A shift towards the planetary health diet would ensure the global food system. The diet can exist within planetary boundariess for food production such as those for climate change, biodiversity loss, land and freshwater use, as well as nutrient cycles.
Transformation of the global food system is urgently needed as more than 3 billion people are malnourished, and food production is exceeding planetary boundaries -- driving climate change, biodiversity loss, pollution due to over-application of nitrogen and phosphorus fertilisers, and unsustainable changes in water and land use.
Human diets inextricably link health and environmental sustainability, and have the potential to nurture both. However, current diets are pushing the Earth beyond its planetary boundaries, while causing ill health.
This puts both people and the planet at risk. Providing healthy diets from sustainable food systems is an immediate challenge as the population continues to grow -- projected to reach 10 billion people by 2050 -- and get wealthier.
"The food we eat and how we produce it determines the health of people and the planet, and we are currently getting this seriously wrong," said Tim Lang, of City, University of London in the UK.

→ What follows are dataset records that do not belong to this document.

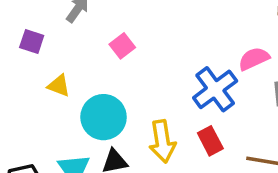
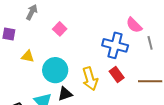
pink semicircle: (254, 59) -> (134, 25), turned -102
blue cross: (215, 89) -> (115, 45), turned -30

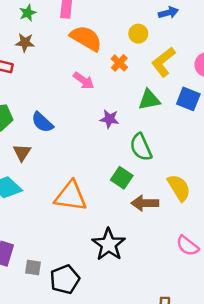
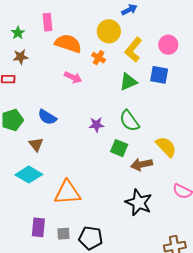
yellow circle: (138, 34) -> (109, 31), size x1.5
purple star: (109, 119) -> (96, 125), moved
orange triangle: (71, 196) -> (67, 193), moved
black star: (109, 244) -> (139, 203), moved
black pentagon: (65, 279) -> (91, 238), turned -30

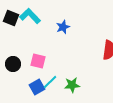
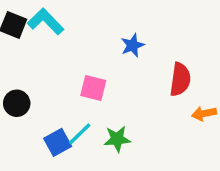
blue star: (63, 27) -> (132, 45), moved
pink square: (38, 61) -> (93, 88), moved

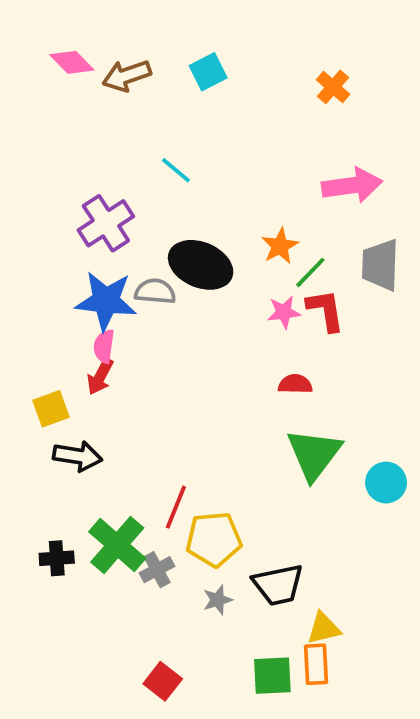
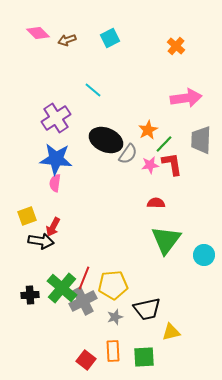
brown arrow: (127, 76) -> (67, 40), size x0.7
gray semicircle: (155, 291) -> (128, 154), moved, turned 120
red arrow: (100, 377) -> (53, 227), moved
red line: (176, 507) -> (84, 278), moved
gray cross: (157, 570) -> (83, 301), size x1.5
orange rectangle: (316, 664) -> (113, 351), moved

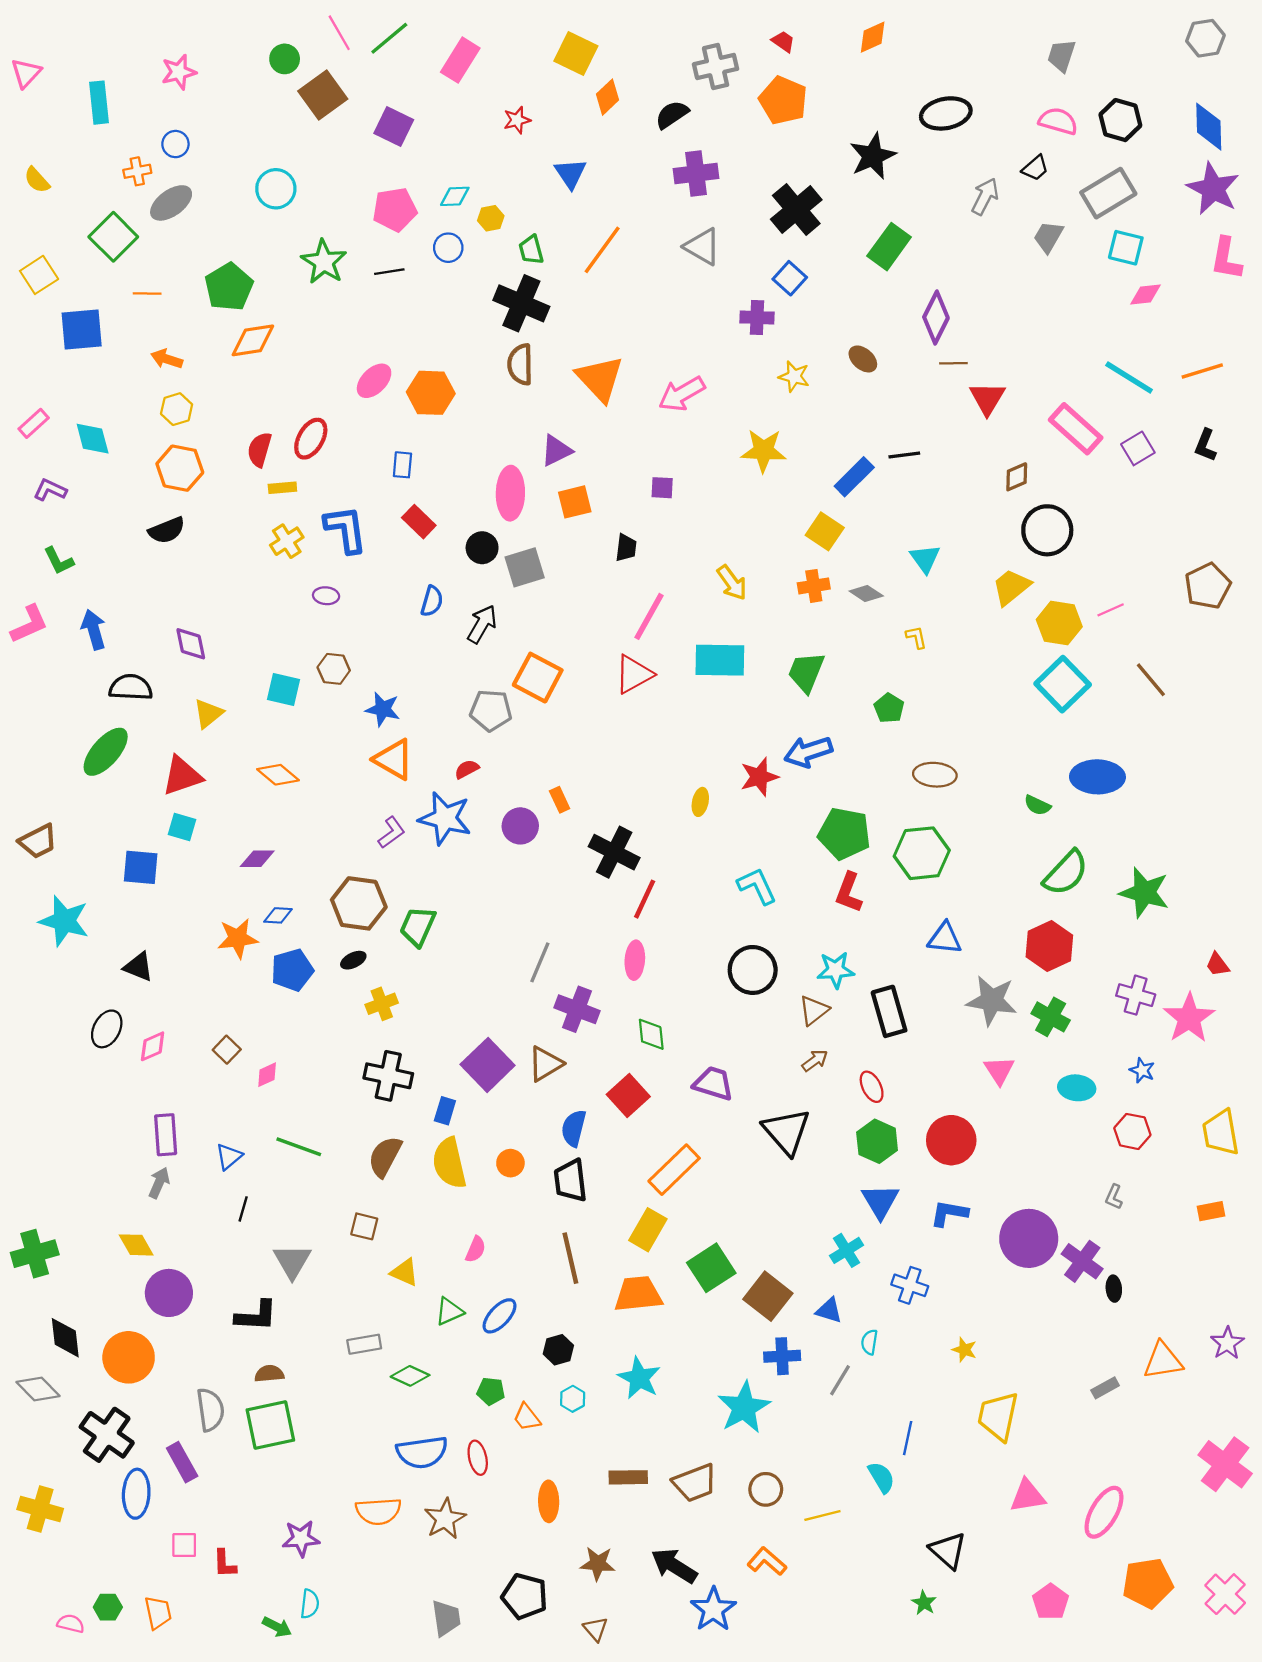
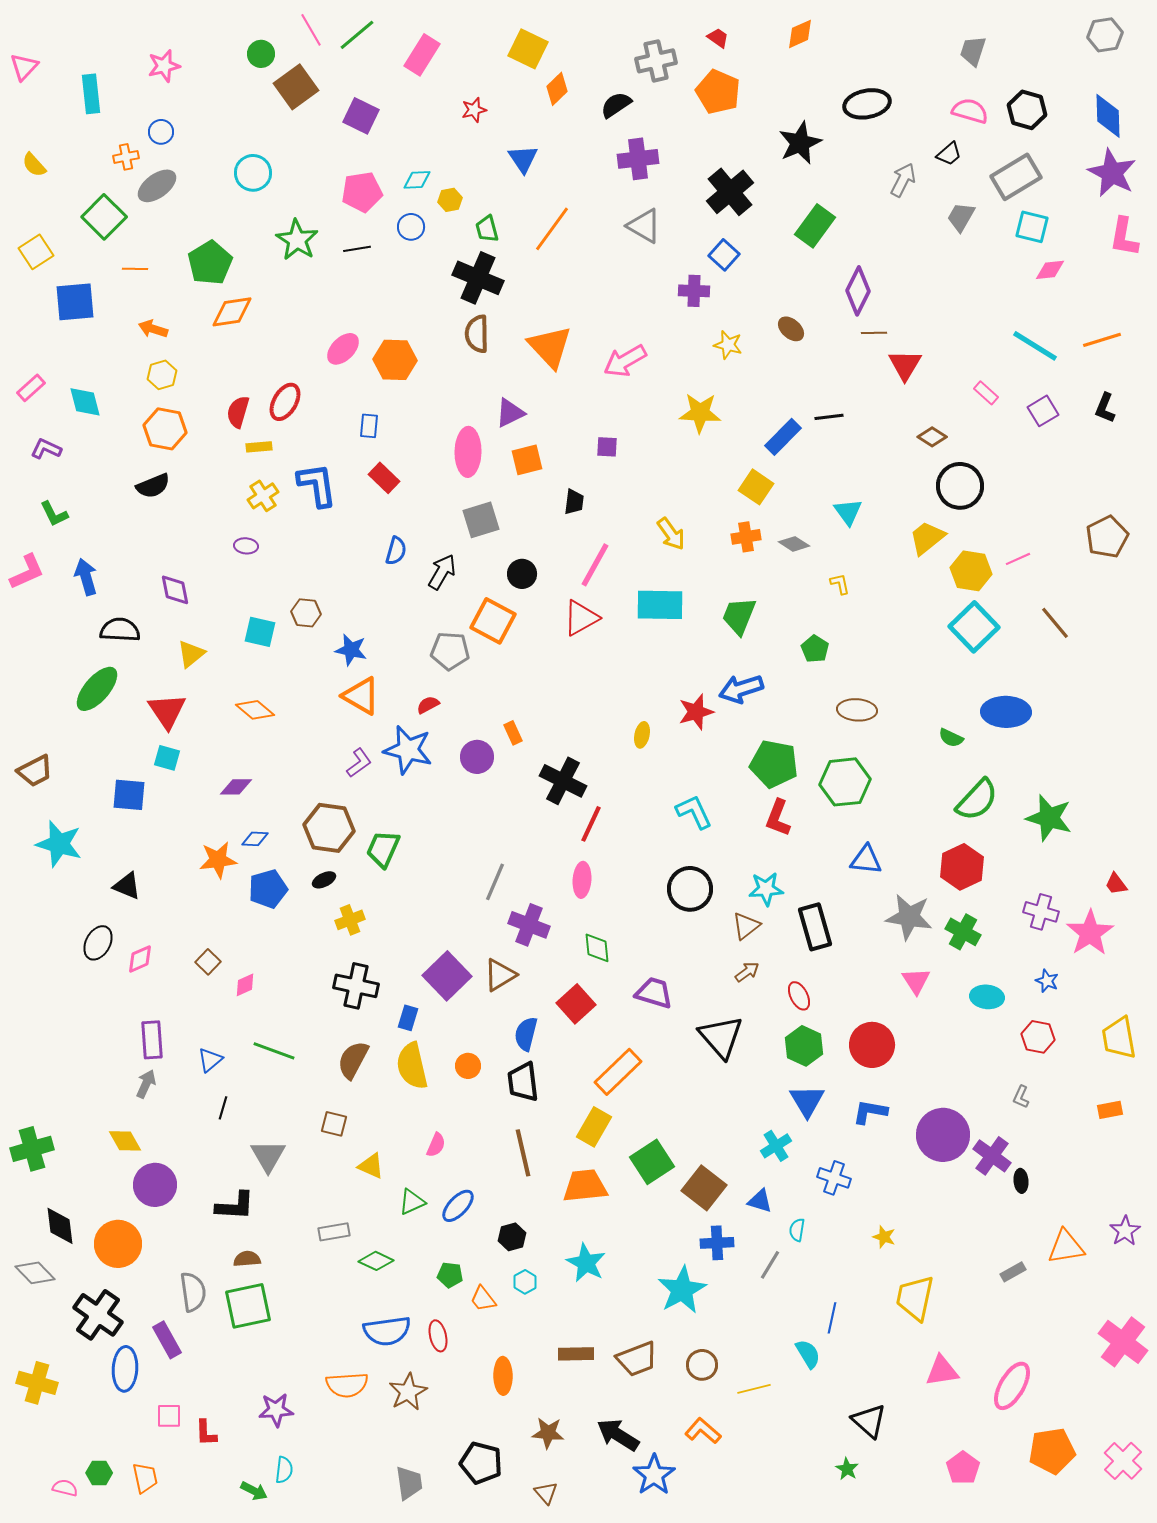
pink rectangle: (1076, 429) -> (986, 393), size x0.5
brown diamond: (1017, 477) -> (932, 437), turned 56
black circle: (482, 548) -> (522, 574), moved
purple ellipse: (326, 596) -> (246, 546), moved
red triangle: (182, 776) -> (167, 711), turned -45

"We need a significant overhaul, changing the global food system on a scale not seen before in ways appropriate to each country's circumstances," said Lang, one of the commission authors.
"The scientific targets we have devised for a healthy, sustainable diet are an important foundation which will underpin and drive this change," he said.
The Commission is a 3-year project that brings together 37 experts from 16 countries with expertise in health, nutrition, environmental sustainability, food systems, economics and political governance.